In the end though, this idea swung too far in the other direction. Implementations would have had to implement a whole bank of audio filters in hardware, which would be a bit of a distraction from the computer side of things. It’d be kind of fun to pack really good sound hardware into every Bedrock system, sort of a stand-out feature that would lend a lot of character to Bedrock programs, but there’s no way that even half of the platforms that I’d like to implement Bedrock on would be capable of providing this.
It gave me a good idea of what I wanted, though. Better sound quality, and really good music.
All together
The question that kept bugging me throughout this whole process was this: how can it be possible to fall back to lower quality sound on less capable platforms? How can I design a uniform audio interface that is easily implemented on more constrained platforms, that can support higher-quality audio on more powerful platforms? Where the implementation can mediate the audio quality based on available hardware, whether that’s just a square wave generator or if there’s enough memory and processor to play back PCM samples.
The answer came to me in the end after playing around with piano.tal on Uxn, keeping all of this thinking in mind. It’s possible to take all of the best parts of the Uxn audio devices, but pack them into just two devices, and have the audio quality automatically fall back to an acceptable baseline on the GameBoy and similar.
So, Bedrock will have a tone device and a waveform device.
The tone device has four channels, each channel being allocated four ports: Two for envelope, one for volume, and one for pitch, similar to Uxn. If the waveform device is not implemented, the waveforms are implementation defined, preferring noise on channel four and melodic waves (square or similar) on the other three. This ensures that audio is implementable on pretty much any system ever.
- The envelope port pair sets an ADSR envelope, four bits per component, linear interpolation, duration for each component measured in 1/16th seconds (compatible with the timers on the clock device).
- The volume port sets the volume of the note in stereo, four bits per channel.

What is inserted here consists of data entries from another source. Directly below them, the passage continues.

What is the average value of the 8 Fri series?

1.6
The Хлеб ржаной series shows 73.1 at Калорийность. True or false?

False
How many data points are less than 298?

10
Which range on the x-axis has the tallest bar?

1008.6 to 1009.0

- The pitch port sets the pitch of the note in semitones and fires off a note. I’m not sure what encoding to use for this value yet (I can’t find any documentation for how Uxn handles this either).
The waveform device is used to load in a custom 256 byte PCM sample for each of the four tone channels. This sample will repeat rapidly to create the waveform for each channel on the tone device, and will lock in when a note is fired (so that modifying the buffer will not affect the sound of notes in progress). Each channel is allocated four ports on the waveform device: one for length, one for position, and two identical ‘head’ ports for loading bytes into the buffer.

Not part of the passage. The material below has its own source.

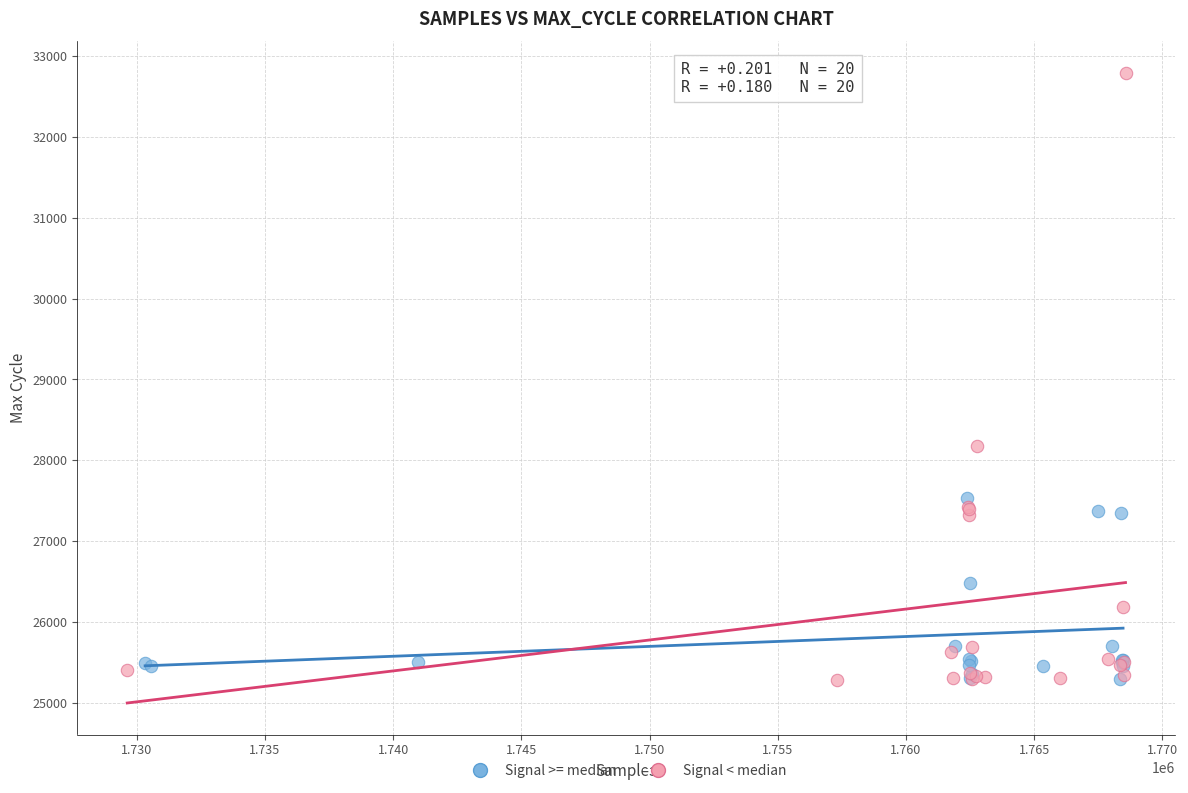

Which series has the largest Y range (max minus min)?

Signal < median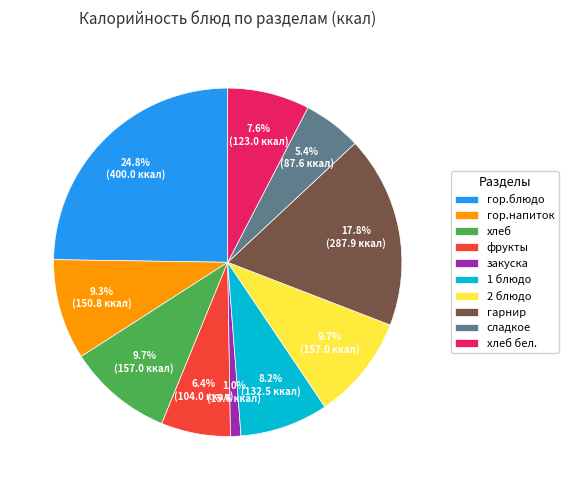

Combined, do хлеб бел. and гор.напиток account for over 50%?

No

- The length port determines whether to use the full 256 byte buffer or just a slice. The value is the address of the final sample in the loop, so
0xFFwill use the full buffer and0x03will use just the first four bytes. - The position port determines the address of the sample to next write to.

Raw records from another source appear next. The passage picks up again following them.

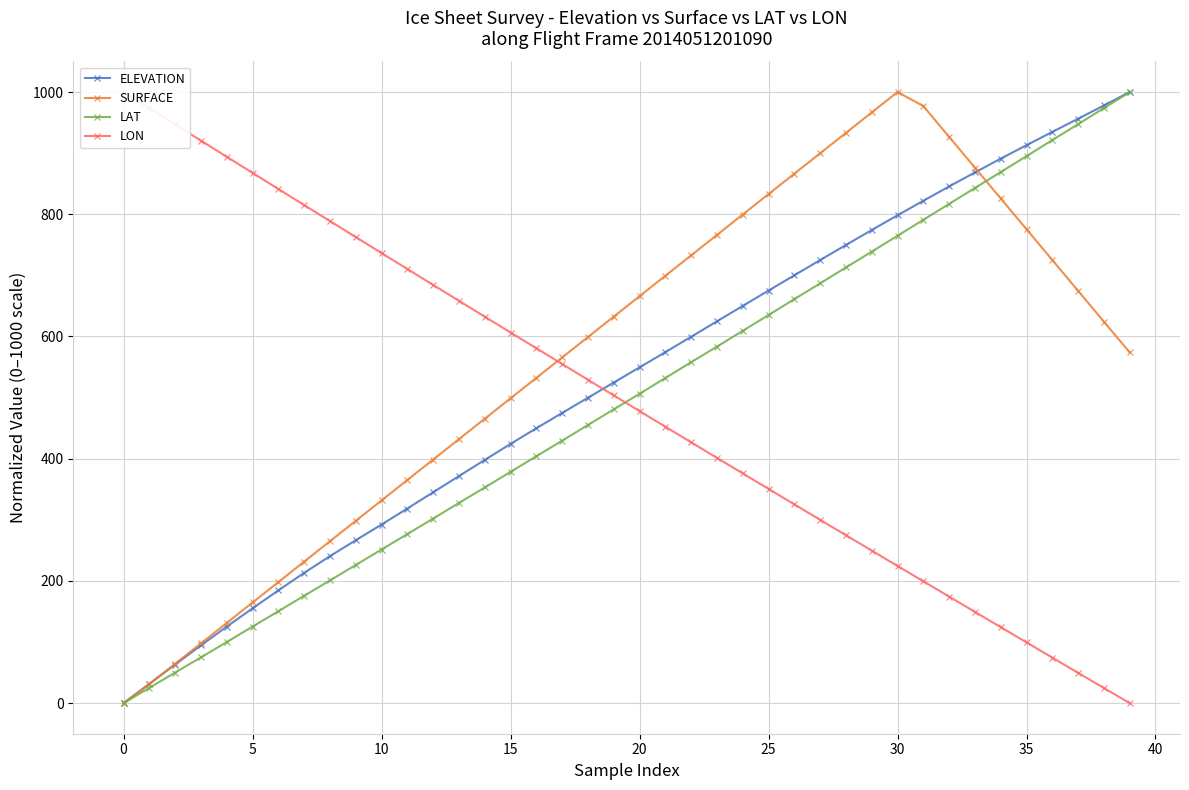

Which series changed the most between 15 and 31?

SURFACE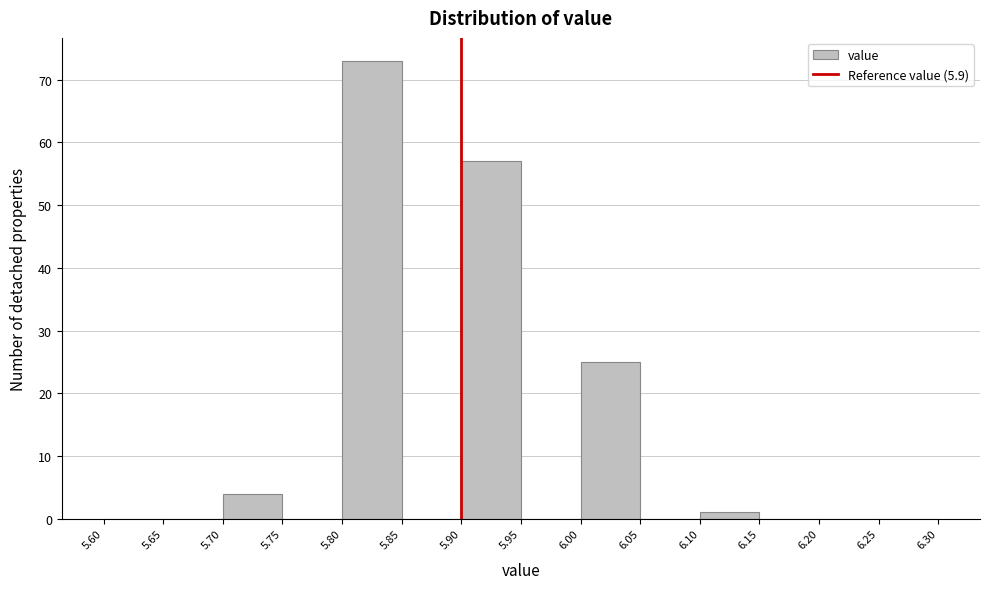

Reading left to right, transcribe this chart: for each bar, give the range it covers on the x-axis and its height. The values are not printed on the chart, so give them approximately, as read against the axis.

5.60 to 5.65: 0
5.65 to 5.70: 0
5.70 to 5.75: 4
5.75 to 5.80: 0
5.80 to 5.85: 73
5.85 to 5.90: 0
5.90 to 5.95: 57
5.95 to 6.00: 0
6.00 to 6.05: 25
6.05 to 6.10: 0
6.10 to 6.15: 1
6.15 to 6.20: 0
6.20 to 6.25: 0
6.25 to 6.30: 0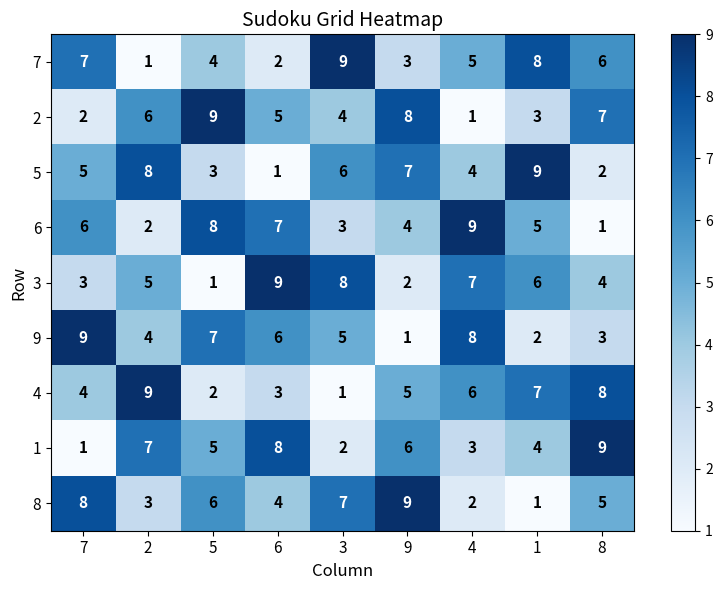

At 8, list the series in order from smallest to largest.

6, 5, 9, 3, 8, 7, 2, 4, 1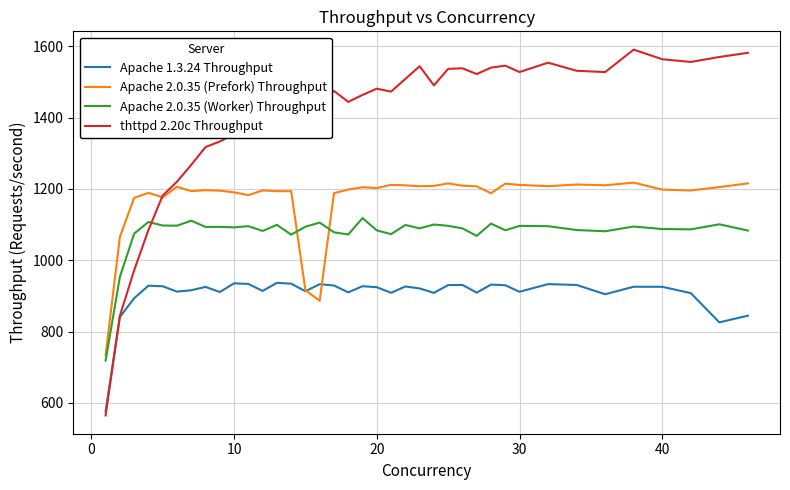

Which series has the largest range (max minus min)?

thttpd 2.20c Throughput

- Writing to a head port will overwrite the sample at the current position, and will increment the position value. This is a common pattern for Bedrock devices.
With this design, music and other audio will sound different on a platform that doesn’t support custom samples, but it should still sound close enough. The essence of the notes will stay the same, pitch and volume and envelope, it’s just the timbre that will change.
I’m happy with this trade-off, I think it’s the best I’m going to get.
Thanks
Thank you, person reading this, I really appreciate your support. I couldn’t do all of this cool work with programming languages and systems design without you. Have a fantastic week!